Marine Col. Robert Oltman spoke at a pretrial hearing, where Manning is expected to testify later this week.
Manning's lawyers are seeking dismissal of all charges, claiming his confinement at a Marine brig in Virginia amounted to illegal punishment.
The 24-year-old Manning was locked up alone for at least 23 hours a day, forced to sleep naked for several nights and forced to stand naked at attention one morning, his lawyers say. He was designated a "maximum custody" detainee and considered at risk of either killing himself or harming himself or others.
After he was moved to Fort Leavenworth in Kansas in April 2011, Manning was re-evaluated and given a medium-security classification.
Manning is accused of sending hundreds of thousands of classified Iraq and Afghanistan war logs and more than 250,000 diplomatic cables to WikiLeaks while he was working as an intelligence analyst in Baghdad in 2009 and 2010.
He faces possible life imprisonment if convicted of aiding the enemy, the most serious of the 22 charges that he faces.
Oltman and others have testified that psychiatrists who examined Manning at the Marine brig repeatedly recommended that his conditions be eased. But Oltman said he was skeptical about at least one of those recommendations because another detainee had killed himself in December 2009 after his custody status was reduced based on the advice of Navy Capt. William Hochter, the psychiatrist assigned to the brig.

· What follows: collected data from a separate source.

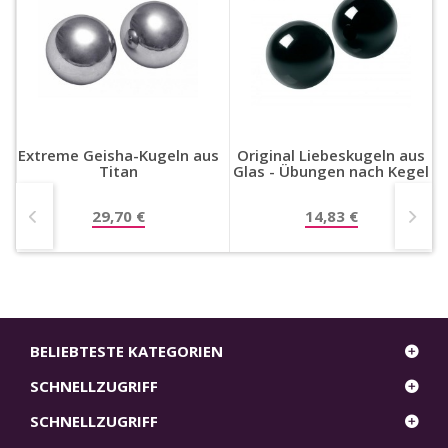
Extreme Geisha-Kugeln aus
Original Liebeskugeln aus
l
Titan
Glas - Übungen nach Kegel
29,70 €
14,83 €
BELIEBTESTE KATEGORIEN
SCHNELLZUGRIFF
SCHNELLZUGRIFF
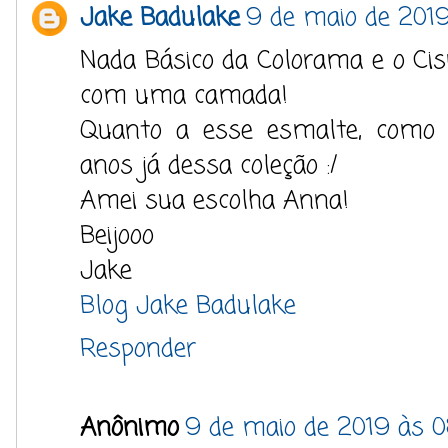
Jake Badulake
9 de maio de 2019
Nada Básico da Colorama e o Ci
com uma camada!
Quanto a esse esmalte, como o
anos já dessa coleção :/
Amei sua escolha Anna!
Beijooo
Jake
Blog Jake Badulake
Responder
Anônimo
9 de maio de 2019 às 0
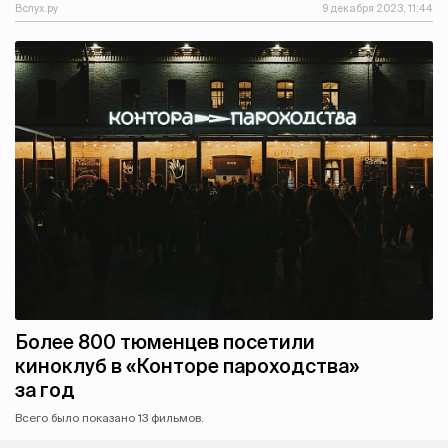
Вслух.ру
9 декабря 2023, 11:44
Более 800 тюменцев посетили
киноклуб в «Конторе пароходства»
за год
Всего было показано 13 фильмов.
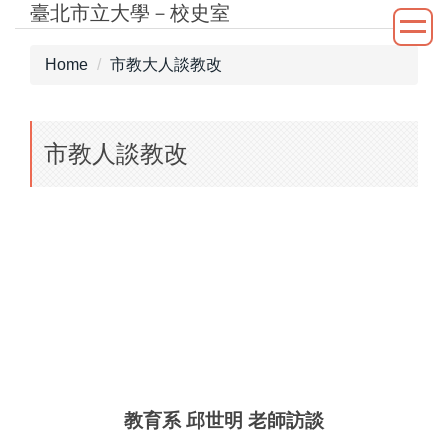
臺北市立大學－校史室
Jump
to
the
Home
市教大人談教改
main
content
block
市教人談教改
教育系
邱世明 老師訪談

"He didn't have the strongest credibility with me with regards to his recommendations," Oltman said under questioning by civilian defence attorney David Coombs.
Oltman acknowledged he told Hochter: "'Nothing's going to change. He won't be able to hurt himself. He's not going to be able to get away, and our way of ensuring this is that he will remain on this status indefinitely."
One of the security measures was the removal of Manning's underwear at night, starting March 2, 2011, after he told the brig commander that if he wanted to kill himself, he could hang himself with the waistband.
Coombs suggested Manning was commenting on the absurdity of his situation.
Coombs produced an email in which the brig's chief legal officer at the time, Lt. Col. Christopher Greer, made light of the underwear episode with a Dr. Seuss parody: "I can wear them in a box. I can wear them with a fox. I can wear them in the day. I can wear them so I say. But I can't wear them at night. My comments gave the staff a fright," Coombs read.
Oltman acknowledged that he responded to the email with the signature, "Sam I am," another Dr. Seuss reference.
"Was it funny to you that Pfc. Manning was being stripped at night?" Coombs asked.
"No, it was not, it was a very serious issue," Oltman said.
At least a dozen supporters of Manning attended the second day of what is expected to be a six-day hearing.
The materials Manning is suspected of leaking include sensitive reports on foreign governments and leaders and a 2007 video clip of a U.S. helicopter crew gunning down 11 men, including a Reuters news photographer and his driver. The video drew worldwide attention. The Pentagon concluded the troops acted appropriately during the attack, having mistaken the camera equipment for weapons.